The lysis chamber 12, the amplification chamber 14 and the piston 18 are configured to engage in a fluid-tight manner when fully inserted. Such fluid tight engagement can be achieved by means of a snap fit connection wherein an annular protrusion 30 of one of the lysis chamber 12 and the amplification chamber 14 engages in an annular groove of the respective other chamber. Likewise, an annular protrusion 32 of one of the piston 18 and the lysis chamber 12 engages in an annular groove of the respective other part. Annular protrusions 30 and 32 act as sealings and may be integrally formed with the rest of the respective chamber or piston.
As an alternative to a snap fit connection, a screw lock connection similar to a Luer-lock can be provided for tightly connecting the lysis chamber 12 and the amplification chamber 14.
To allow insertion of the lysis chamber 12 into the amplification chamber 14 and of the piston 18 into the lysis chamber 12, venting means (not shown) are provided.
Once fully engaged, the amplification chamber 14, the lysis chamber 12 and the piston 18 form a tight assembly 34 that can be handled as a single, fluid tight unit.
Walls 36 of the amplification chamber 14 are transparent so as to allow light to enter the amplification chamber 14 and to exit the amplification chamber 14. The transparent walls 36 of the amplification chamber 14 make it possible to expose the content of amplification chamber 14 to exiting light that can cause a luminescence. In case, the content of the amplification chamber is luminescent luminescence of the sample in the amplification chamber 14 can be detected through the transparent walls 36 of the amplification chamber 14.
The pellet 26 that contains the mixture of enzymes forrecombinase polymerase amplification preferably comprises a recombinase, a single-stranded DNA-binding protein (SSB) and a strand-displacing polymerase, exonuclease III and in case RNA is to be detected, a reverse transcriptase.
============
- [Brief A]: In the description of the lysis and amplification chambers, what alternative to a snap fit connection can tightly connect the lysis chamber and the amplification chamber?
- [Brief B]: Continue the description of the lysis and amplification chambers from its final sentence.

(Records from a dataset)
============
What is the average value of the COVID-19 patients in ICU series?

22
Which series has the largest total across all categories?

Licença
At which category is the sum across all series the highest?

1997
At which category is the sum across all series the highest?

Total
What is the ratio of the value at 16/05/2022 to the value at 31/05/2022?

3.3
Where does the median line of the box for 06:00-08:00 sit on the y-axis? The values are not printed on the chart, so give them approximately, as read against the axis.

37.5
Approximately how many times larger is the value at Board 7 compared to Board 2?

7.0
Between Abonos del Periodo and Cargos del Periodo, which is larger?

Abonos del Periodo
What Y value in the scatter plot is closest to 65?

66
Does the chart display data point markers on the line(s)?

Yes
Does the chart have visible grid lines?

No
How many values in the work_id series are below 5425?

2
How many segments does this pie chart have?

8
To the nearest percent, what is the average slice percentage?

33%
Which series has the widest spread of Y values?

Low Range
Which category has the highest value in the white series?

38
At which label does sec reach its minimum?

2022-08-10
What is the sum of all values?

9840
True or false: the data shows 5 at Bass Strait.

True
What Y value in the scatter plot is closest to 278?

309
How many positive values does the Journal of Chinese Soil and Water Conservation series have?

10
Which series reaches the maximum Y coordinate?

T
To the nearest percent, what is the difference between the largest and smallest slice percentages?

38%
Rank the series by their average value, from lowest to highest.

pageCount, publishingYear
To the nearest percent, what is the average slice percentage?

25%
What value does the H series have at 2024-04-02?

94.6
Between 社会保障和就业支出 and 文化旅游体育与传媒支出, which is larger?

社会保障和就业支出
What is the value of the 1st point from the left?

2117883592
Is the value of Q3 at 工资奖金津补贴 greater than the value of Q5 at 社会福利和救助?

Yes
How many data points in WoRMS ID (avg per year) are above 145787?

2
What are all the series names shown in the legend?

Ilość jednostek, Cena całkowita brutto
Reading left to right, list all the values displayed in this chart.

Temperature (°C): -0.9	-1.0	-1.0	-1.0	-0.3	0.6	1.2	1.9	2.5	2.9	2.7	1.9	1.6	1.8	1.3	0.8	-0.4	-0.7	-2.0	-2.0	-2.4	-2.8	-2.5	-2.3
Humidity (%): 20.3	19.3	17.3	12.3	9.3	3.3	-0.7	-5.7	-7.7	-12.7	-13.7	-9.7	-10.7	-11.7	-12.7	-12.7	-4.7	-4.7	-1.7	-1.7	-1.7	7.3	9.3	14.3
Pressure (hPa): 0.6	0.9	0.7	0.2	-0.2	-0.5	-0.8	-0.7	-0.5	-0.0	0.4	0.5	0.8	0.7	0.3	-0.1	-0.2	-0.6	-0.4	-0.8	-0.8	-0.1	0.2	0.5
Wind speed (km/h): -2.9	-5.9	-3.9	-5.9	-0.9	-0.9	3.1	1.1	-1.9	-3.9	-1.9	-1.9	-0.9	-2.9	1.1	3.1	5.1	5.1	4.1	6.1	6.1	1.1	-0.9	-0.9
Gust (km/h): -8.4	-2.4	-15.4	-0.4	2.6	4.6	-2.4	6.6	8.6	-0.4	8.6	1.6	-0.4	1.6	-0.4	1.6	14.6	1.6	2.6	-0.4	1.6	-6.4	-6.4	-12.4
============
- [Your response A]: A screw lock connection similar to a Luer-lock.

- [Your response B]:
In use, a sample to be tested first is filled into lysis chamber 12. After lysing the cells in the sample to be tested, the entire content of lysis chamber 12 is transferred into the amplification chamber 14 by means of the piston 18 so that a recombinase polymerase amplification can occur in the amplification chamber 14.
Once the recombinase polymerase amplification has occurred in the amplification chamber 14 — typically between 10 to 15 minutes after filling in the content of the lysis chamber 12 into the amplification chamber 14 — the amplification chamber 14 — or alternatively only is content — can be entered into the fluorescence detection device 18.
In the illustrated, preferred embodiment, the entire assembly 34 is inserted in the receptacle 22 of the fluorescence detection device 16. For handling of the assembly 34, a grip 38 is provided at a proximal end of the piston 18 see
In order to prevent external light, for instance stray light, from entering into the receptacle once the assembly 34 is fully inserted in the receptacle 22, a collar 40 is provided that forms a lid for the receptacle 22.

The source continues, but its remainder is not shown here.